## WHAT IS EXPECTED
Scan the records below for the line containing "43 | au,com,fishpond)" and the line containing "34 | com,shopify,community)". Copy both, plus every line between, exactly.
EXERCISE INPUTS START
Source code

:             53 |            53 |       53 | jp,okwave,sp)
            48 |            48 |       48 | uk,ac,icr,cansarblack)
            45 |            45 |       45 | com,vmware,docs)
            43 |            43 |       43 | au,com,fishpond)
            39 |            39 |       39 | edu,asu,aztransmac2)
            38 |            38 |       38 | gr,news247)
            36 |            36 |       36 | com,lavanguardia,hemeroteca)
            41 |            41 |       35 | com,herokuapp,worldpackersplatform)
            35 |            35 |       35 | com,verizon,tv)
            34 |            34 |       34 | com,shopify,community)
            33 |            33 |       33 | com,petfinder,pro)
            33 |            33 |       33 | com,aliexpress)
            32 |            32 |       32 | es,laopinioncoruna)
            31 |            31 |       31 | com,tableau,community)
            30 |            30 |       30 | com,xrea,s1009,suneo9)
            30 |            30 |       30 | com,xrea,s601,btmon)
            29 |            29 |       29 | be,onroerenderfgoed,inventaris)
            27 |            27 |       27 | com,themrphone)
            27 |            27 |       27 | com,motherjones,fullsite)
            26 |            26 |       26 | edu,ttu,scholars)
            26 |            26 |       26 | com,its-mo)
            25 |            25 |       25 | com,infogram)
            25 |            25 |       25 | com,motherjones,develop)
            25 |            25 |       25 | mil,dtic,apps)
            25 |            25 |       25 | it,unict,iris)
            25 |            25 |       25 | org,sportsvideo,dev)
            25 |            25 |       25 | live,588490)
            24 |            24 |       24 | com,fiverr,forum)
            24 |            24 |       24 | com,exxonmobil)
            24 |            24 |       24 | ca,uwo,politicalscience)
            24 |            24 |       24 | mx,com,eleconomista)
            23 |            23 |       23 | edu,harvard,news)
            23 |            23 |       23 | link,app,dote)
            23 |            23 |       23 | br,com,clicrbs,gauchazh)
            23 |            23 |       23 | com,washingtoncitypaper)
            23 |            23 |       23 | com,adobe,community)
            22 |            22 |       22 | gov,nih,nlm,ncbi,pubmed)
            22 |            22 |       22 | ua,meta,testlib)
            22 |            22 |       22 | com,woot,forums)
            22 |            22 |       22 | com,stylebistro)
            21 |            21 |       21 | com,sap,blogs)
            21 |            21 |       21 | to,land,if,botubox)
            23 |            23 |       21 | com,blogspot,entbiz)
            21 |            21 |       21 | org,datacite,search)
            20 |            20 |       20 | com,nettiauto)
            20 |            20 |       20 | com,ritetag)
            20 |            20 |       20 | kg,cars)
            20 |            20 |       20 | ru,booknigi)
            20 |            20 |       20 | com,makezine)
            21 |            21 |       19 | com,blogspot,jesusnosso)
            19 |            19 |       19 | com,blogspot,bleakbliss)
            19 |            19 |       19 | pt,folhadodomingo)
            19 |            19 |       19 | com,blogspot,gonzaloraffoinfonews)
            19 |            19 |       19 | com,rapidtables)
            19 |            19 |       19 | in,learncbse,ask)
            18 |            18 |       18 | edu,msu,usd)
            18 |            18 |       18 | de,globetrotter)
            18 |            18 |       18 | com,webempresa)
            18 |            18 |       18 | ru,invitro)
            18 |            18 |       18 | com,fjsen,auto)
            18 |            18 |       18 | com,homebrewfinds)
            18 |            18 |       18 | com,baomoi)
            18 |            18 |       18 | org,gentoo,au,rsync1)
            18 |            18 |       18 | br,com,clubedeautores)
EXERCISE INPUTS END
## RESULT BELOW
            43 |            43 |       43 | au,com,fishpond)
            39 |            39 |       39 | edu,asu,aztransmac2)
            38 |            38 |       38 | gr,news247)
            36 |            36 |       36 | com,lavanguardia,hemeroteca)
            41 |            41 |       35 | com,herokuapp,worldpackersplatform)
            35 |            35 |       35 | com,verizon,tv)
            34 |            34 |       34 | com,shopify,community)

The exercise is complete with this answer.